Pertuzumab is designed to work in combination with trastuzumab as a dual blockade of HER2 signaling, which fuels about one third of all breast tumors. Both drugs are monoclonal antibodies that bind to the HER2 receptor protein in different locations. Pertuzumab’s role is to prevent the receptor from linking to HER3, forming a “dimer” that further signals tumor growth. “These two agents offer a dual HER2 blockade, shutting down different mechanisms responsible for HER2 signaling,” Baselga said. The addition of pertuzumab to trastuzumab and docetaxel also resulted in a significant increase in the overall response rate from 69.3% to 80.2% (P=0.0011). Although overall survival data are not yet mature, Baselga reported 69 deaths among the 402 patients treated with the three-drug combination and 96 deaths among the 406 patients who only received trastuzumab and docetaxel.

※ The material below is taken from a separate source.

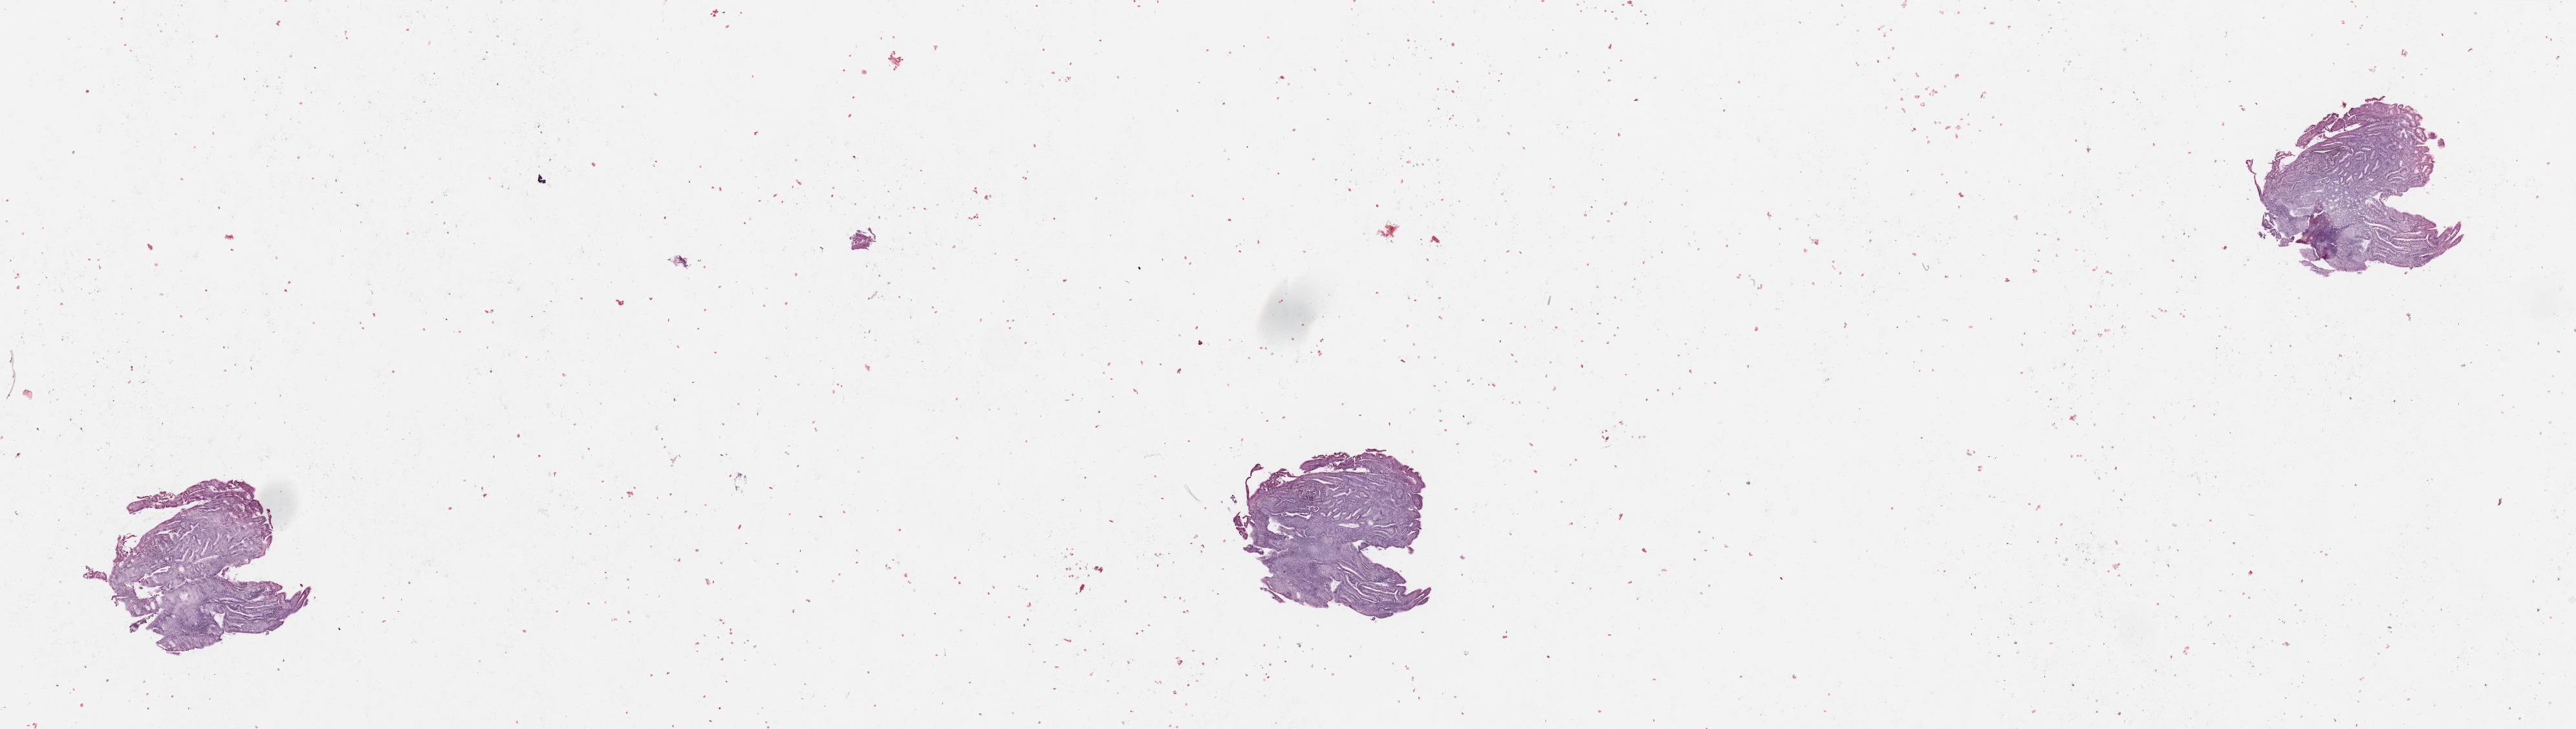
Whole-slide histology image, H&E-stained — shown as a low-resolution overview of the whole scanned area (about 31.5 x 8.9 mm, acquisition: 20x scan); tumour tissue sample, sampled site: uterus. Female, 53 y/o. Slide review estimates, as recorded: tumour nuclei 90%, necrosis 2%.
Diagnosis: Endometrioid adenocarcinoma, NOS.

Interestingly, this impressive clinical benefit for the three-drug combination did not come at the cost of excessive toxicity. No new safety signals were observed and the adverse events were consistent with what has been reported in previous studies of pertuzumab and trastuzumab. Only minimal side effects were seen with the addition of pertuzumab. Some of those effects were grade 1 and 2 diarrhoea and neutropenia, but no additional cardiac toxicity was seen.
Enrollment is already underway in a new double-blind, randomized clinical trial, APHINITY, to test the use of pertuzumab as adjuvant treatment for early-stage HER2-positive breast cancer. “It is in that setting that patients can really be cured,” Baselga concluded.